EXERCISE REQUIREMENTS — Copy the entries from the line containing "Clock pic below. need the time, format it like **12:00**" through the end of the entries, inclusive, swapping every "need the time" for "give me the time" and leaving everything else unchanged. Omit the pictures from your output.

RECORDS FOR THE EXERCISE —

-- Begin --

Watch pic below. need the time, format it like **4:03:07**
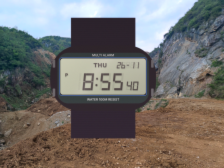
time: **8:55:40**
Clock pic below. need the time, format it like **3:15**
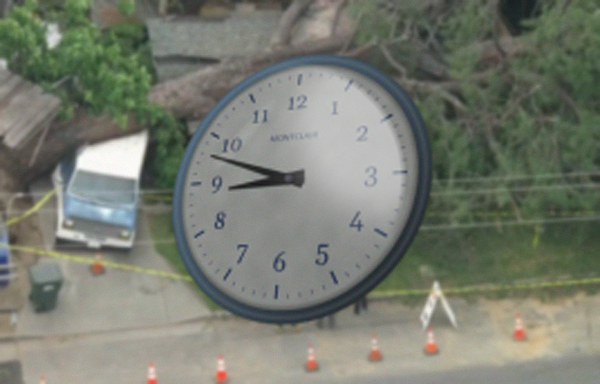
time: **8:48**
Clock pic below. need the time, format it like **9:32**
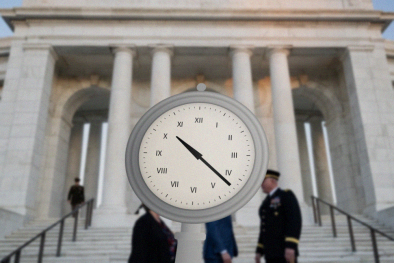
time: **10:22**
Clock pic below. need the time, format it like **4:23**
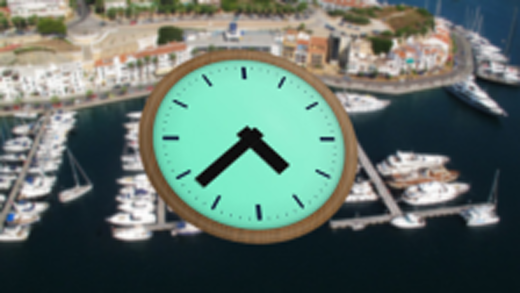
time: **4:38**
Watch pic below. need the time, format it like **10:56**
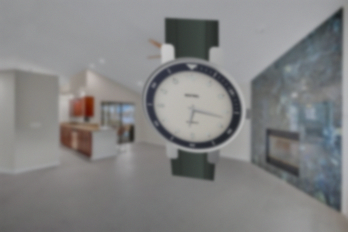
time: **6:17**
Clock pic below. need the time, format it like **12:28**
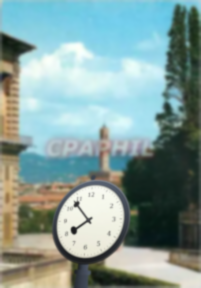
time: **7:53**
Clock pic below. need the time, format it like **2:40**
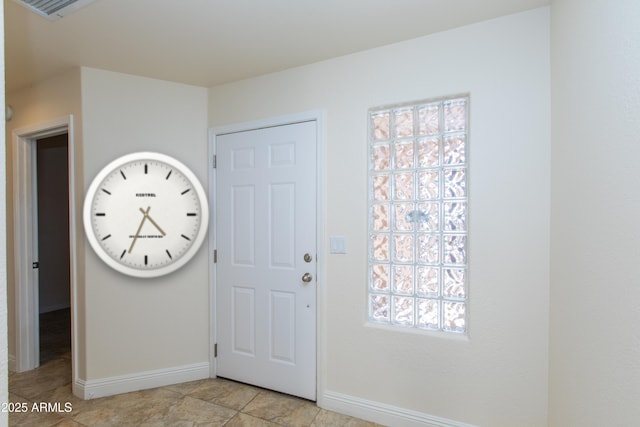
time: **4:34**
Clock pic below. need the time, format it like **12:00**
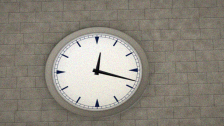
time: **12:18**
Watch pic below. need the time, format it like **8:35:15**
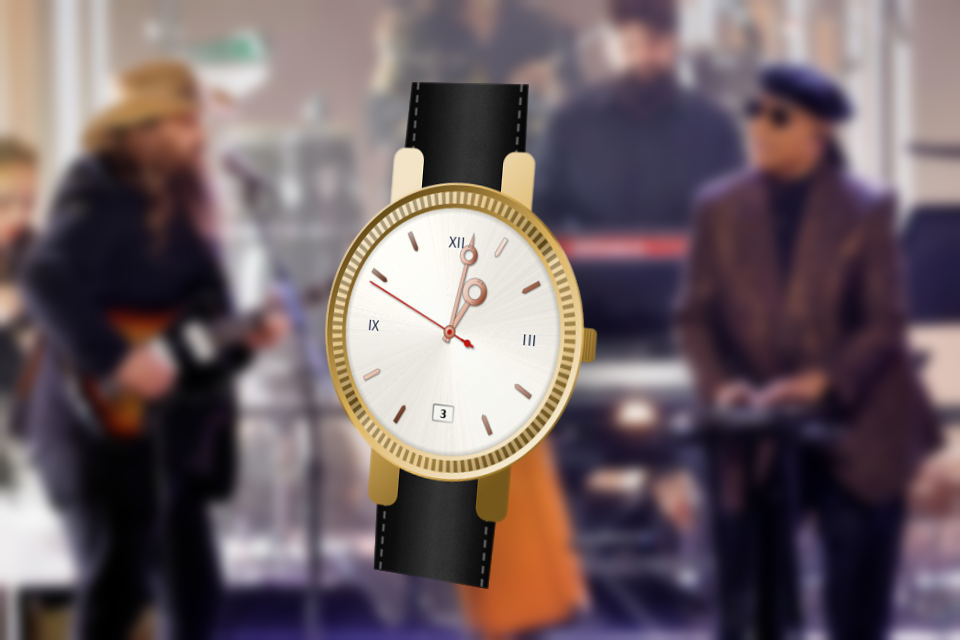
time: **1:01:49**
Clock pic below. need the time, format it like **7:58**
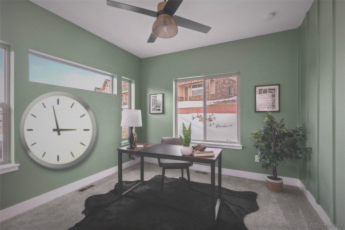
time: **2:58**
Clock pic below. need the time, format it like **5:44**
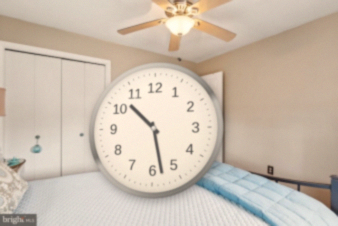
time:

-- End --

ANSWER TO THIS PROBLEM —
Clock pic below. give me the time, format it like **12:00**
time: **12:18**
Watch pic below. give me the time, format it like **8:35:15**
time: **1:01:49**
Clock pic below. give me the time, format it like **7:58**
time: **2:58**
Clock pic below. give me the time, format it like **5:44**
time:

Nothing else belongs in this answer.